Any comments or insight?

Thanks!

This is an expected behavior because CPU and GPU may use the different compute when lowering from Relay. Specifically, the CPU one uses the NCHWc compute while the GPU one uses the NCHW.

@Lizhi-Liao

  1. Most computes should be the same. Some compute are different because we may slightly tweak them to make them most suitable for different backends. The dispatch strategy is defined in relay op strategy (tvm/cuda.py at main · apache/tvm · GitHub, tvm/x86.py at main · apache/tvm · GitHub), which will pick the corresponding TOPI definition.
  2. Modify the op strategy files above
  3. Yes, the compute should be the same. The input and output should be the same, but just with different intermediate layouts.

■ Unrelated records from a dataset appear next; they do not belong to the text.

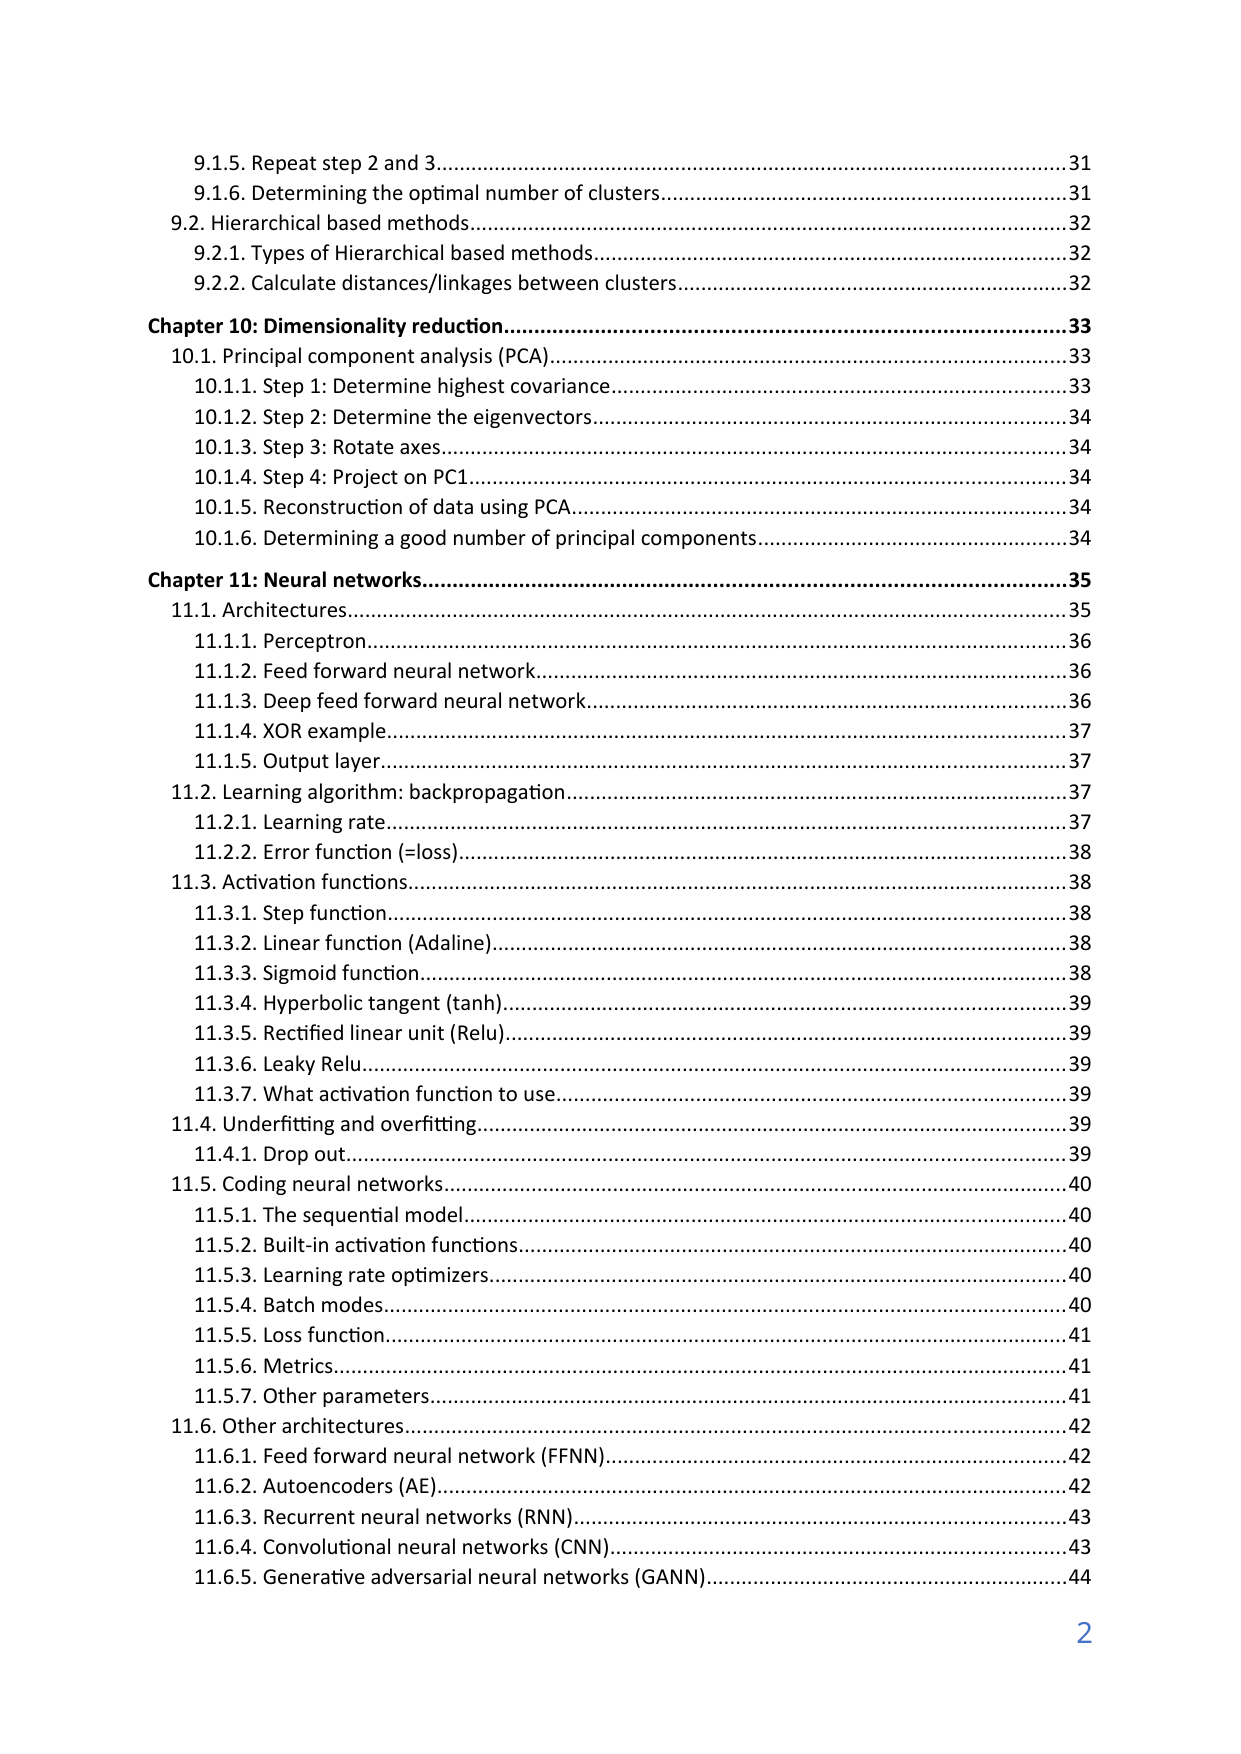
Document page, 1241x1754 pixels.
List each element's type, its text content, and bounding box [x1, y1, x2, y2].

text 11.5.1. The sequential model 40 [194, 1200, 1093, 1228]
text 11.5.4. Batch modes 40 [194, 1290, 1093, 1318]
text 11.2. Learning algorithm: backpropagation 37 [171, 777, 1093, 805]
text 9.2.1. Types of Hierarchical based methods 32 [194, 238, 1093, 266]
text 10.1.4. Step 4: Project on PC1 34 [194, 462, 1093, 490]
text 11.5.2. Built-in activation functions 40 [194, 1230, 1093, 1258]
text 11.1. Architectures 35 [171, 596, 1093, 623]
text 10.1.2. Step 2: Determine the eigenvectors 34 [194, 402, 1093, 430]
text 11.6.4. Convolutional neural networks (CNN) 43 [194, 1532, 1093, 1560]
text 11.1.3. Deep feed forward neural network 36 [194, 686, 1093, 714]
text 10.1.6. Determining a good number of principal components 34 [194, 523, 1093, 551]
text 11.3.2. Linear function (Adaline) 38 [194, 928, 1093, 956]
text 11.6.5. Generative adversarial neural networks (GANN) 44 [194, 1562, 1093, 1590]
text 9.1.6. Determining the optimal number of clusters 31 [194, 178, 1093, 206]
text 11.4. Underfitting and overfitting 39 [171, 1109, 1093, 1137]
text 11.1.5. Output layer 37 [194, 747, 1093, 774]
text Chapter 10: Dimensionality reduction 33 [148, 311, 1093, 339]
text 11.3.5. Rectified linear unit (Relu) 39 [194, 1018, 1093, 1046]
text 11.3.7. What activation function to use 39 [194, 1079, 1093, 1107]
text 11.3.1. Step function 38 [194, 898, 1093, 926]
text 11.3. Activation functions 38 [171, 867, 1093, 895]
text 11.6.3. Recurrent neural networks (RNN) 43 [194, 1502, 1093, 1530]
text 9.2. Hierarchical based methods 32 [171, 208, 1093, 236]
text 10.1.3. Step 3: Rotate axes 34 [194, 432, 1093, 460]
text 11.5.3. Learning rate optimizers 40 [194, 1260, 1093, 1288]
text Chapter 11: Neural networks 35 [148, 565, 1093, 593]
text 11.6. Other architectures 42 [171, 1411, 1093, 1439]
text 11.5.7. Other parameters 41 [194, 1381, 1093, 1409]
text 11.2.2. Error function (=loss) 38 [194, 837, 1093, 865]
text 9.1.5. Repeat step 2 and 3 31 [194, 148, 1093, 176]
text 11.6.2. Autoencoders (AE) 42 [194, 1472, 1093, 1499]
text 11.5.6. Metrics 41 [194, 1351, 1093, 1379]
text 11.2.1. Learning rate 37 [194, 807, 1093, 835]
text 9.2.2. Calculate distances/linkages between clusters 32 [194, 268, 1093, 296]
text 11.1.2. Feed forward neural network 36 [194, 656, 1093, 684]
text 11.5. Coding neural networks 40 [171, 1169, 1093, 1197]
text 11.1.4. XOR example 37 [194, 716, 1093, 744]
text 11.3.4. Hyperbolic tangent (tanh) 39 [194, 988, 1093, 1016]
text 11.4.1. Drop out 39 [194, 1139, 1093, 1167]
text 11.3.3. Sigmoid function 38 [194, 958, 1093, 986]
text 11.6.1. Feed forward neural network (FFNN) 42 [194, 1441, 1093, 1469]
text 10.1.1. Step 1: Determine highest covariance 33 [194, 372, 1093, 399]
text 10.1. Principal component analysis (PCA) 33 [171, 341, 1093, 369]
text 10.1.5. Reconstruction of data using PCA 34 [194, 492, 1093, 520]
text 11.5.5. Loss function 41 [194, 1321, 1093, 1348]
text 11.3.6. Leaky Relu 39 [194, 1049, 1093, 1077]
text 11.1.1. Perceptron 36 [194, 626, 1093, 654]
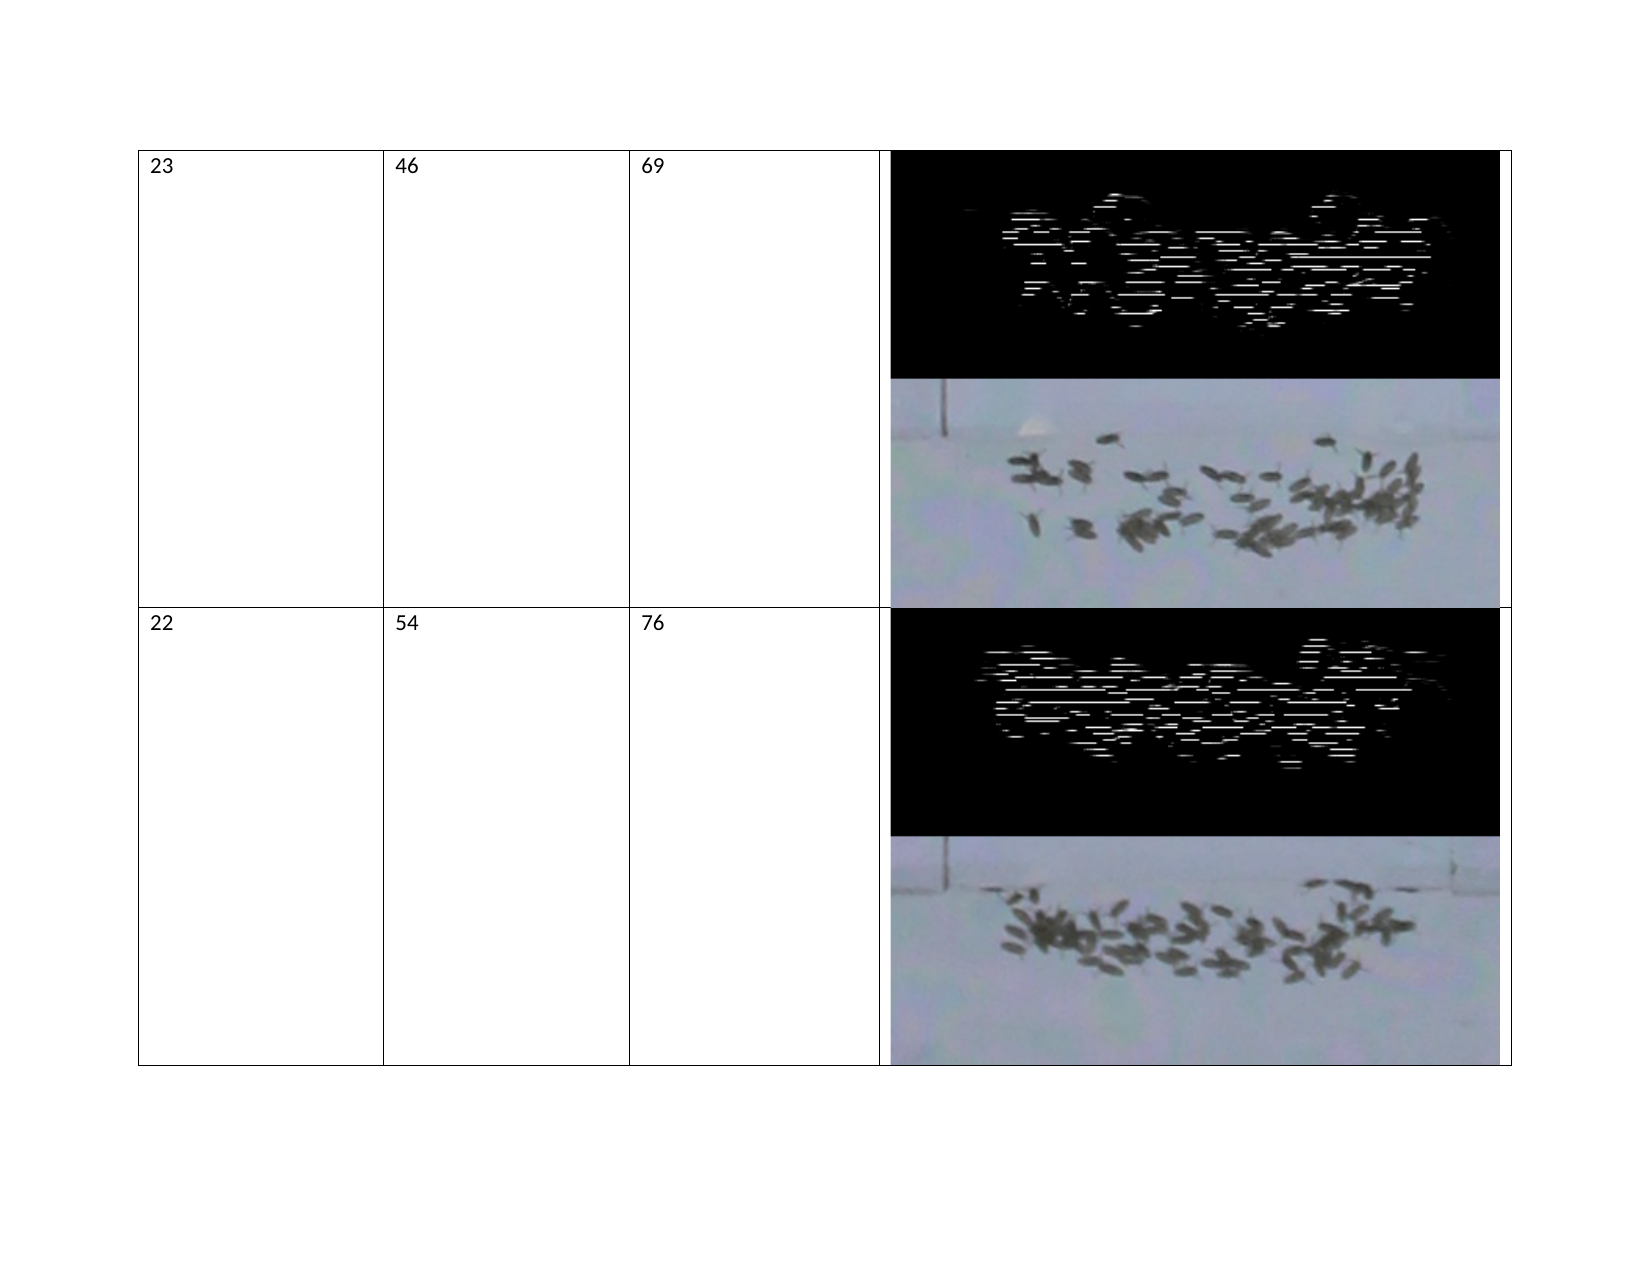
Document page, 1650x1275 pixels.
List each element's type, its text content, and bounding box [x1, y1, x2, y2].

table_cell 76 [630, 608, 879, 1064]
table_cell [1500, 608, 1511, 1064]
table_cell 22 [139, 608, 383, 1064]
table_cell 46 [384, 151, 629, 607]
table_cell [1500, 151, 1511, 607]
table_cell [880, 608, 890, 1064]
picture [890, 151, 1500, 1065]
table_cell 23 [139, 151, 383, 607]
table_cell 54 [384, 608, 629, 1064]
table_cell [880, 151, 890, 607]
table_cell 69 [630, 151, 879, 607]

For your specific problem, I found you used the NCHW layout. This is the reason why you get different computes. Ansor favors the NHWC layout, so we only optimized this case. For NCHW, the dispatch mechanism in relay will extract wrong tasks from autotvm templates. If you convert your model to NHWC (TLCBench/utils.py at 57eef4850bca6f1d35d1f1fb2ec41caef660f4a2 · tlc-pack/TLCBench · GitHub), you should get the same tasks. If you can see the tutorials for CPU and GPU (Auto-scheduling a Neural Network for x86 CPU — tvm 0.8.dev0 documentation, Auto-scheduling a Neural Network for NVIDIA GPU — tvm 0.8.dev0 documentation), you can find their tasks are the same.

Many thanks to @merrymercy for the informative answer. It helps me a lot! Also, thank @comaniac for the help!